Our relationship has had the dynamic of coach/student for a long time. He's always thought he knows best and should be the leader. It worked for the first few years as I was only 18 when we met, so I was innocent and didn't know much about life. So I looked to him for everything and followed him in a lot of things, which I think he liked. Now i'm 23 and have found myself wanting to be more independent and do my own thing. I became a stay at home mom which he wanted and now I realized it's not for me and want to go back to school, which he doesn't seem excited about. He comes down hard on me if I make mistakes and I feel chastised like a child. Don't get me wrong, i've done some done stuff, but I don't feel like he's my support and we're on the same level, I just feel like a kid who has to prove myself to him again. But I want the freedom to make mistakes and go through my process for me, but I feel stifled, like I haven't really grown much in the past few years.

I've been unsure about us for a long time as well. I've had a lot of doubts and have found myself not totally in this the past 6 months. I know you can not redo the past, but I feel like I got involved so young so fast and was so immature that it has negatively impacted me now. We've had so many recurring problems and I just don't know if I can measure up or give him what he needs. I guess i've just felt exhausted working on it and don't know if i'm willing to do what it takes to get back to where we were. I feel like we should have ended it long ago when we realized we weren't compatible but never did. Now we have a child and can't go back.

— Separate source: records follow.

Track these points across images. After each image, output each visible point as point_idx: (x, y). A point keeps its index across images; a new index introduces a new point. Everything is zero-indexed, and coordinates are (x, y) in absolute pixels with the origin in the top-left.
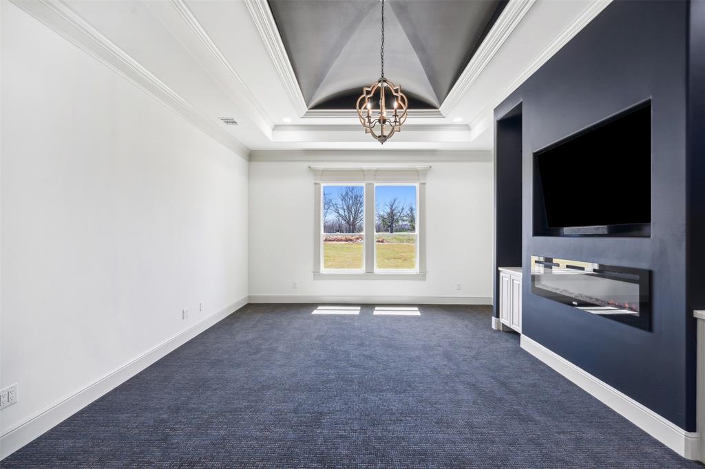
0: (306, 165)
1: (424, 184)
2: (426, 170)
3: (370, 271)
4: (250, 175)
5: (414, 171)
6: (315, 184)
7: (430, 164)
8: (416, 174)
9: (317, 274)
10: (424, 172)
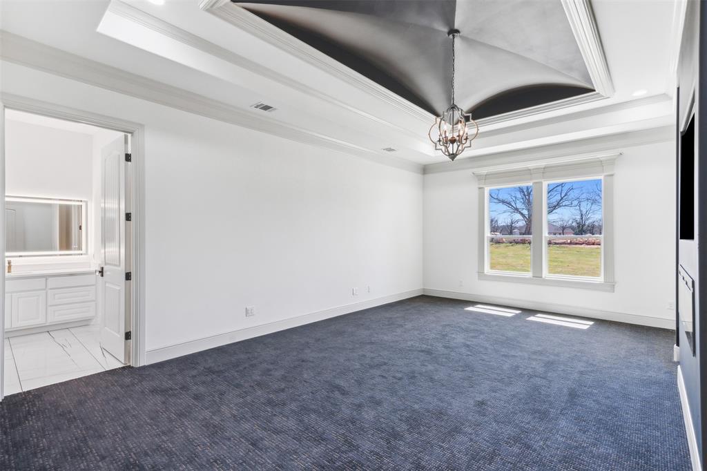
0: (470, 172)
1: (612, 175)
2: (615, 159)
3: (538, 276)
4: (424, 186)
5: (598, 161)
6: (480, 188)
7: (620, 150)
8: (600, 164)
9: (481, 274)
10: (612, 162)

These past few months have been rough. We have not spent much time together and have not really communicated. We're caught up in our own lives and doing our own things. I finally found some real friends and feel positive about going back to school and getting out of this rut I've been in for so long but I don't feel like he's really happy for me. I feel like i've pushed him away because of my doubts about us and he has made me turn inward. We're both tired of dealing with all this and are becoming so distant. I feel like we're growing apart, not together.

I love him and want us to be a family. I love his two girls as well and we've become a family. But nothing is adding up for us and there's so many things wrong, I don't even know how to go about fixing them.

Should I stay? Or consider seperation?


----------